Ermetic: Securing Identity and Data in the Cloud

According to the leading research organization Gartner, “through 2023, at least 99% of cloud security failures will be the customer’s fault, up from 95% in 2017.” It further says that most of the security failures by 2023 will be due to inadequate management of identities, access, and privileges. Hence, there is a need for solutions that help organizations enforce tighter, least privilege access policies across both user and machine identities to prevent data breaches across the popular cloud platforms such as AWS, Azure, and Google Cloud. California-based Ermetic delivers solutions that meet this criterion for comprehensive cloud security.

Ermetic’s solutions are highly relevant in today’s world that is highly dependent on cloud solutions and susceptible to cloud breaches. Its analytics-based security solutions automate detection and remediation of identity and access risks in Infrastructure as a Service (IaaS) and Platform as a Service (PaaS) offerings from Amazon, Google, and Microsoft. 

The company’s solutions are capable of automatically discovering all human and machine identities in the cloud, and analyze their entitlements, roles, and policies throughout a lifecycle. It combines analytics with granular and full-stack insight. Through such technology, Ermetic enforced least privilege access at scale in the most complex cloud environments. 

Cloud Needs Protection

A recent study by IDC said that 80% of the companies have experienced at least one cloud data breach in the last 18 months. And 43% of these reported having experienced 10 or more breaches. The leading causes of this according to the 300 CISOs who participated in the study was security misconfiguration (67%), lack of adequate visibility into access settings and activities (64%), and identity and access management permission errors (61%).

To address this cloud problem, organizations need to have an identity-centric view of their cloud infrastructure. But security events can generate large amounts of data. So, in addition to having an identity-centric view, a solution needs to have an automated analytics and machine learning engine that can aid in identifying whether the entitlements have been assigned or being used in an inappropriate way.

Ermetic’s solutions are the cloud-native alternative that leverages the power of analytics to manage permissions and enforce least-privilege access to provide a comprehensive Cloud Infrastructure Entitlements Management. It leverages a continuous visibility into identities, entitlements, and data to power access policy definition, automation, and enforcement at scale. It aligns permissions with the actual business requirements to reduce the attack surface and flag suspicious data access.

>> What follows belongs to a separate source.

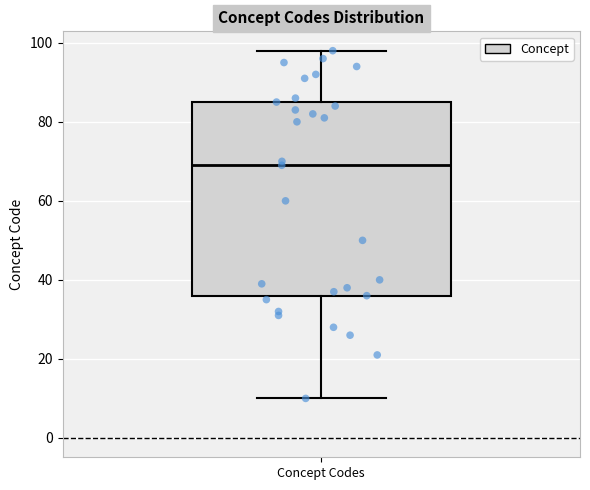

Read this box plot against the y-axis: the position of the median line, the range covered by the box, and the ends of both whiskers. The values are not printed on the chart, so give them approximately, as read against the axis.

median 70, box 36 to 86, whiskers 10 to 98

Series A Round and A Great 2020

The Palo Alto company in July rallied support by raising $17.25 million in its Series A round of financing. The financing round was led by Accel, and saw the participation of Glilot Capital Partners, Norwest Venture Partners, and Target Global. These were the investors who had financed the company’s $10 million seed round. 

Ermetic said that the fresh funding would be used to scale research and development, go-to-market, sales, marketing, and customer support initiatives for its Cloud Infrastructure Entitlements Management platform. Andrei Brasoveanu, Partner at Accel who joined Ermetic’s board of directors said, “With the wide-scale adoption of cloud services by organizations, protecting these infrastructures is critical. But managing entitlements is too massive and complex a problem to address manually or without the right tools.” 

“Ermetic has developed a purpose-built solution that addresses this large market opportunity and is led by a proven management team. I look forward to working with the team to quickly establish Ermetic as a leader in this space,” he added.

In a short space of time, Ermetic has garnered a reputation for itself as a pioneer in cloud security. Its cloud access risk security efforts were recognized as Gartner named it as a Cloud Infrastructure Entitlements Management Vendor in its 2020 report Managing Privileged Access in Cloud Infrastructure.

The Leader

Shai Morag, CEO and Co-Founder

He has over 20 years of experience in product management, technology leadership and senior executive experience. Prior to Ermetic, he was the CEO of Secdo, a cybersecurity company he led from its establishment to its successful acquisition by Palo Alto Networks for $100 million in just three years. He has also served as the CEO of Integrity-Project. He led the company to significant growth and an acquisition by Mellanox.

He has also served as an officer in the IDF Intelligence Corps Unit 8200. Here, he held various roles in management and product development and also won national awards for excellence.

He is a graduate of the Talpiot program and has an MBA from Tel-Aviv University.

“Founded in 2019, Ermetic is led by a team of industry veterans and backed by leading cyber security investors.”

“Ermetic leverages continuous visibility into identities, entitlements and data to power access policy definition, automation and enforcement at scale.”

“Through advanced usage analytics, Ermetic aligns permissions with actual business needs to reduce the attack surface and flag suspicious data access.”